On Friday, June 28, Monetary Authority of Singapore (MAS) Chairman Tharman Shanmugaratnam announced that the government is set to issue up to five digital banking licenses to provide an opportunity for non-bank finance industry players to enter the banking scene, which is currently dominated by traditional banking institutions.
Straits Times reported that digital-only banks are defined as institutions that provide all of its banking facilities online, eliminating the need for a physical branch.
As a response to the announcement, several tech companies have expressed their interest in applying for the digital banking license, with some companies openly announcing their application.
The following is a list of those companies, which will be updated accordingly:
Even before MAS formally announced the digital banking license issuance, as it was studying its potential, Southeast Asian ride-hailing giant Grab has been reported by Reuters to be eyeing the digital banking license.
Citing four people with knowledge of the process, the report also stated that Grab is even “close to hiring a consultancy to advise it on its banking potential and is gearing up to apply for a digital-only bank license in Singapore if the banking regulator decides to open up the sector.”
The company has declined to comment on the matter.
Gaming hardware manufacturer Razer has issued a statement regarding the digital banking license issuance.
Razer Chief Strategy Officer Limeng Lee applauded the move as “forward-looking.”
“This announcement is timely as Razer has been growing our fintech business rapidly in the Southeast Asia region. We already process billions of dollars in digital payments and our Razer Pay e-wallet is already one of the largest in Malaysia with the Singapore app coming soon. Further, we just announced a partnership with VISA to introduce a pre-paid Visa solution through the Razer Pay app, which will allow unbanked populations in the region to access Visa’s 54 million merchant locations worldwide,” he wrote in a statement.
“Our Singapore headquarters has the largest headcount of our 18 global offices. We will definitely consider applying for the digital bank license and are keen to help spur innovation in Singapore’s financial sector,” he closed.
Small- and medium-sized enterprises (SMEs) financing platform Validus Capital is also applying for the digital banking license.
The company announced that as part of the application, it is also looking to “collaborate with strategic partners who share the same synergy in creating strong governance, and complements Validus’ data and technology strengths in SME financing.”
With the licence, Validus Capital intends to expand its product offering beyond lending, including but not limited to deposits, payments, remittances and forex (FX).
“Validus believes in driving digital innovation in Singapore and welcomes the opening up of Singapore’s banking system through these digital banking licences.
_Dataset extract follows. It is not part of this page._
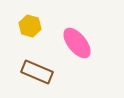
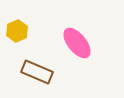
yellow hexagon: moved 13 px left, 5 px down; rotated 20 degrees clockwise
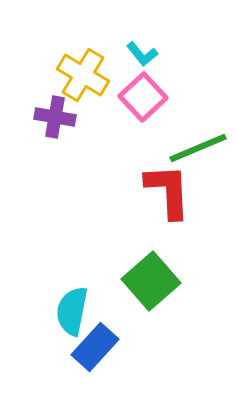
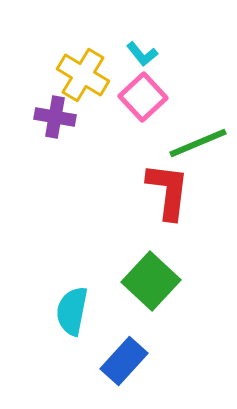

It is a natural progression for us to apply for a digital banking licence, that will enable us to expand on our suite of services to help SMEs in Singapore grow,” Validus Capital Co-Founder and CEO Ajit Raikar said in a statement.
“Since 2015, Validus has been working with local banks and corporates to address the unmet needs of fast-growing SMEs, and with our team of veterans in SME banking, technology and data science, we are confident that we can succeed in our application and help enhance the business and financing ecosystem here,” he closed.
According to a Bloomberg report, cross-border payments startup InstaReM has also announced that it will apply for the digital banking license.
The startup is also said to be in the middle of a discussion with potential lending business partners to create a joint venture.
“InstaReM’s limited ability is in lending, where it’s a key aspect to be able to have the license. We will be looking to partner to create the lending experience in the same technology stack,” said InstaReM CEO Prajit Nanu.